I recently spoke with two of my female lecturers, Lyndsay Fletcher and Morag Casey, both of whom received their degrees at Glasgow University and things are changing. It’s reassuring to see the number of female Physics lecturers rise from three per cent to seventeen per cent in twenty years. It’s reassuring to see the number of female students rise too. Both Lyndsay and Morag recall only having one female lecturer throughout their entire studies and they both speak fondly of her. As per the “Accidental Role Model Phenomenon” this is unsurprising. But it can’t have been easy having only one person to look to, to see only one female surrounded by all those males and to convince yourself that you can do it too.
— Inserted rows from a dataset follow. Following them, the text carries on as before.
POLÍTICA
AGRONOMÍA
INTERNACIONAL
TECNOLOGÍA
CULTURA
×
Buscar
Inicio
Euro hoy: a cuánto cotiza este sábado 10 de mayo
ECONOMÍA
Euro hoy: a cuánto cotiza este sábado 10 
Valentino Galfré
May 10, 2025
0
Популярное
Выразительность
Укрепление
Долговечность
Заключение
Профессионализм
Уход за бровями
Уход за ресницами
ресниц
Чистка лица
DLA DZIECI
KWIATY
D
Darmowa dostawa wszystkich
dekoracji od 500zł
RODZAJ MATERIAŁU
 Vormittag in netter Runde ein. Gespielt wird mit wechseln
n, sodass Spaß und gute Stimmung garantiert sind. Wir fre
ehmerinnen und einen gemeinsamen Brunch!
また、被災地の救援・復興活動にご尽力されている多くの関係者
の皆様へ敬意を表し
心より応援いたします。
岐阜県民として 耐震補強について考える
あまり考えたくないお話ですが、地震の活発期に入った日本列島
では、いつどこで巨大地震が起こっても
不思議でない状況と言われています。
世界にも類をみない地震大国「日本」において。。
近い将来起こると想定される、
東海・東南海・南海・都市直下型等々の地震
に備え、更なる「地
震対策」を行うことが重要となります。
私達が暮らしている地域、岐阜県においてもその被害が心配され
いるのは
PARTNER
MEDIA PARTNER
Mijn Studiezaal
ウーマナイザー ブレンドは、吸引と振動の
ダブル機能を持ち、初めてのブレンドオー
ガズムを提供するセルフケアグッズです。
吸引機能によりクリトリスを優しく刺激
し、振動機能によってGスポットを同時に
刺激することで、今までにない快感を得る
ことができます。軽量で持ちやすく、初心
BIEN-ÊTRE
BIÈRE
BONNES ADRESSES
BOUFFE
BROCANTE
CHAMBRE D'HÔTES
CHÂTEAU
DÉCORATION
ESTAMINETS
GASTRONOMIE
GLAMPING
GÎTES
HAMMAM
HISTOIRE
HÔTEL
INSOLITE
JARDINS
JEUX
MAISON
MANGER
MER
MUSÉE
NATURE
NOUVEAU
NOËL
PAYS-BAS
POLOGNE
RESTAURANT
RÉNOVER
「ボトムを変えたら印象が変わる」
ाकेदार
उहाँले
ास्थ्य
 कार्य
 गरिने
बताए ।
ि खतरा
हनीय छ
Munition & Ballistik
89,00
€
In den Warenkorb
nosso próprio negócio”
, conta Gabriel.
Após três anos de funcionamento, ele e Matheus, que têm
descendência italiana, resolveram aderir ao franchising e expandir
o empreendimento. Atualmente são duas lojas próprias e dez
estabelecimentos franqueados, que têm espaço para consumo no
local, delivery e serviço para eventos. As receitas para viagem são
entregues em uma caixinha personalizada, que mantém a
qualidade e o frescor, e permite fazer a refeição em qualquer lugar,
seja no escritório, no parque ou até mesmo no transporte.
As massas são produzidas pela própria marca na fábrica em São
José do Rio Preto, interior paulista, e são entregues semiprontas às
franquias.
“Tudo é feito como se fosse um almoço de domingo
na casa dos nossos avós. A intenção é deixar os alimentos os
Interestingly, this bias can work both ways with girls sometimes receiving preferential treatment. I remember in school the teachers were very willing to help me with homework but would often be quite curt and rude if the boys asked for help. One teacher actually did my homework for me if I taught his S2 class. Our school uniform was a shirt and tie which all of the boys stuck by but I could come in wearing sports leggings and a green top and the teachers would laugh and joke about it. If a boy dared to wear navy instead of black, they’d get a lecture about respect. I’m not going to lie, being able to get away with more things had its perks but it was just a constant reminder that I was different.

Typical

It’s a tricky predicament to be in because you don’t want to complain and you certainly don’t want people calling you a crazy feminist but there is a problem. It’s deep rooted in the way we are brought up and the way our education system works. It’s in the media and across the internet. It’s what allows women like Morag to be talked over in meetings, despite her work towards the discovery of gravitational waves (huge deal, look it up). It’s what allows people to tell teenage Lyndsay that Physics is a “funny thing for a girl to do”. It’s what allows the boy in labs to reassure me that I won’t have to do any work. And it has to stop.

We’re not asking for an even split or for priority treatment, we’d just quite like to command the same level of respect as the boys. I mean, if girls can go to space, run a country, climb Everest and win Nobel prizes then we sure as hell can study Physics. The sky might be your limit, but it certainly isn’t mine.